• **Directions for this task**: Exact reproduction of every record is required, and pictures are to be excluded.

• **Extracted entries**:
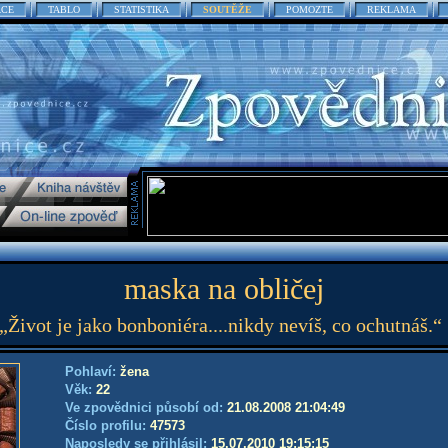
ACE
TABLO
STATISTIKA
SOUTĚŽE
POMOZTE
REKLAMA
maska na obličej
„Život je jako bonboniéra....nikdy nevíš, co ochutnáš.“
Pohlaví:
žena
Věk:
22
Ve zpovědnici působí od:
21.08.2008 21:04:49
Číslo profilu:
47573
Naposledy se přihlásil:
15.07.2010 19:15:15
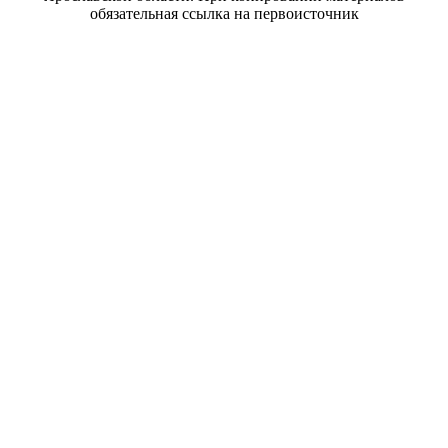
обязательная ссылка на первоисточник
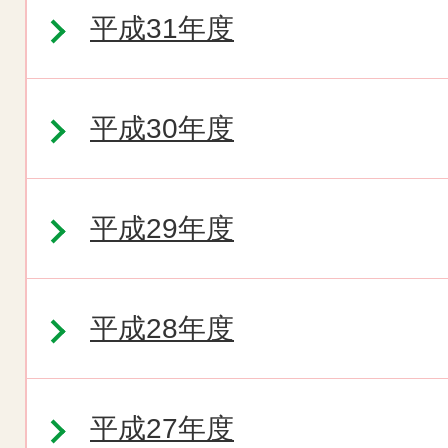
平成31年度
平成30年度
平成29年度
平成28年度
平成27年度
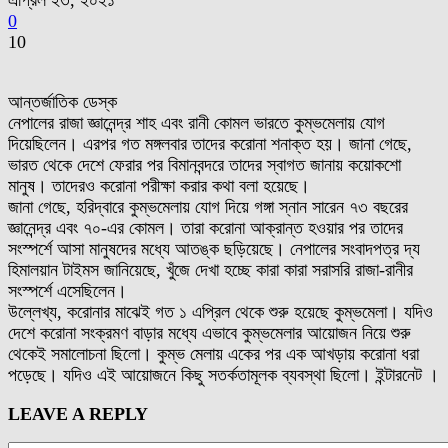
এপ্রিল ২৩, ২০২১
0
10
আন্তর্জাতিক ডেস্ক
নেপালের রাজা জ্ঞানেন্দ্র শাহ এবং রানী কোমল ভারতে কুম্ভমেলায় যোগ
দিয়েছিলেন। এরপর গত মঙ্গলবার তাদের করোনা শনাক্ত হয়। জানা গেছে,
ভারত থেকে দেশে ফেরার পর বিমানবন্দরে তাদের স্বাগত জানায় কয়োকশো
মানুষ। তাদেরও করোনা পরীক্ষা করার কথা বলা হয়েছে।
জানা গেছে, হরিদ্বারে কুম্ভমেলায় যোগ দিয়ে গঙ্গা স্নান সারেন ৭৩ বছরের
জ্ঞানেন্দ্র এবং ৭০-এর কোমল। তারা করোনা আক্রান্ত হওয়ার পর তাদের
সংস্পর্শে আসা মানুষদের মধ্যে আতঙ্ক ছড়িয়েছে। নেপালের সংবাদপত্র দ্য
হিমালয়ান টাইমস জানিয়েছে, খুঁজে দেখা হচ্ছে কারা কারা সরাসরি রাজা-রানীর
সংস্পর্শে এসেছিলেন।
উল্লেখ্য, করোনার মাঝেই গত ১ এপ্রিল থেকে শুরু হয়েছে কুম্ভমেলা। যদিও
দেশে করোনা সংক্রমণ বাড়ার মধ্যে এভাবে কুম্ভমেলার আয়োজন নিয়ে শুরু
থেকেই সমালোচনা ছিলো। কুম্ভ মেলায় একের পর এক আখড়ায় করোনা ধরা
পড়েছে। যদিও এই আয়োজনে কিছু সতর্কতামূলক ব্যবস্থা ছিলো। ইন্টারনেট ।
LEAVE A REPLY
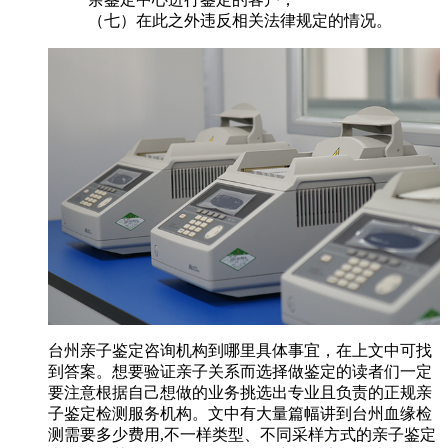
（七）在此之外违反相关法律规定的情况。
台州亲子鉴定咨询机构到哪里具体事宜，在上文中可找
到答案。想要验证亲子关系而选择做鉴定的读者们一定
要注意根据自己想做的业务挑选出专业且负责的正规亲
子鉴定检测服务机构。文中有大量篇幅讲到台州血缘检
测需要多少费用,不一样类型、不同采样方式的亲子鉴定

• **Task output**:
ACE
TABLO
STATISTIKA
SOUTĚŽE
POMOZTE
REKLAMA
maska na obličej
„Život je jako bonboniéra....nikdy nevíš, co ochutnáš.“
Pohlaví:
žena
Věk:
22
Ve zpovědnici působí od:
21.08.2008 21:04:49
Číslo profilu:
47573
Naposledy se přihlásil:
15.07.2010 19:15:15
обязательная ссылка на первоисточник
平成31年度
平成30年度
平成29年度
平成28年度
平成27年度
এপ্রিল ২৩, ২০২১
0
10
আন্তর্জাতিক ডেস্ক
নেপালের রাজা জ্ঞানেন্দ্র শাহ এবং রানী কোমল ভারতে কুম্ভমেলায় যোগ
দিয়েছিলেন। এরপর গত মঙ্গলবার তাদের করোনা শনাক্ত হয়। জানা গেছে,
ভারত থেকে দেশে ফেরার পর বিমানবন্দরে তাদের স্বাগত জানায় কয়োকশো
মানুষ। তাদেরও করোনা পরীক্ষা করার কথা বলা হয়েছে।
জানা গেছে, হরিদ্বারে কুম্ভমেলায় যোগ দিয়ে গঙ্গা স্নান সারেন ৭৩ বছরের
জ্ঞানেন্দ্র এবং ৭০-এর কোমল। তারা করোনা আক্রান্ত হওয়ার পর তাদের
সংস্পর্শে আসা মানুষদের মধ্যে আতঙ্ক ছড়িয়েছে। নেপালের সংবাদপত্র দ্য
হিমালয়ান টাইমস জানিয়েছে, খুঁজে দেখা হচ্ছে কারা কারা সরাসরি রাজা-রানীর
সংস্পর্শে এসেছিলেন।
উল্লেখ্য, করোনার মাঝেই গত ১ এপ্রিল থেকে শুরু হয়েছে কুম্ভমেলা। যদিও
দেশে করোনা সংক্রমণ বাড়ার মধ্যে এভাবে কুম্ভমেলার আয়োজন নিয়ে শুরু
থেকেই সমালোচনা ছিলো। কুম্ভ মেলায় একের পর এক আখড়ায় করোনা ধরা
পড়েছে। যদিও এই আয়োজনে কিছু সতর্কতামূলক ব্যবস্থা ছিলো। ইন্টারনেট ।
LEAVE A REPLY
（七）在此之外违反相关法律规定的情况。
台州亲子鉴定咨询机构到哪里具体事宜，在上文中可找
到答案。想要验证亲子关系而选择做鉴定的读者们一定
要注意根据自己想做的业务挑选出专业且负责的正规亲
子鉴定检测服务机构。文中有大量篇幅讲到台州血缘检
测需要多少费用,不一样类型、不同采样方式的亲子鉴定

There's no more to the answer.